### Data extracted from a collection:

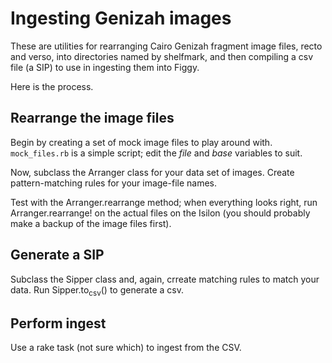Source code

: * Ingesting Genizah images
These are utilities for rearranging Cairo Genizah fragment image
files, recto and verso, into directories named by shelfmark, and then
compiling a csv file (a SIP) to use in ingesting them into Figgy.

Here is the process.

** Rearrange the image files
   Begin by creating a set of mock image files to play around with.
   =mock_files.rb= is a simple script; edit the /file/ and /base/
   variables to suit.

   Now, subclass the Arranger class for your data set of images.  Create
   pattern-matching rules for your image-file names.

   Test with the Arranger.rearrange method; when everything looks
   right, run Arranger.rearrange! on the actual files on the Isilon
   (you should probably make a backup of the image files first).

** Generate a SIP
   Subclass the Sipper class and, again, crreate matching rules to
   match your data.  Run Sipper.to_csv() to generate a csv.

** Perform ingest
   Use a rake task (not sure which) to ingest from the CSV.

### PROBLEM TO SOLVE:
Up to and including the last line of the records above, print exactly every line from the one that contains "pattern-matching rules for" onward.

### ANSWER TO THIS PROBLEM:
   pattern-matching rules for your image-file names.

   Test with the Arranger.rearrange method; when everything looks
   right, run Arranger.rearrange! on the actual files on the Isilon
   (you should probably make a backup of the image files first).

** Generate a SIP
   Subclass the Sipper class and, again, crreate matching rules to
   match your data.  Run Sipper.to_csv() to generate a csv.

** Perform ingest
   Use a rake task (not sure which) to ingest from the CSV.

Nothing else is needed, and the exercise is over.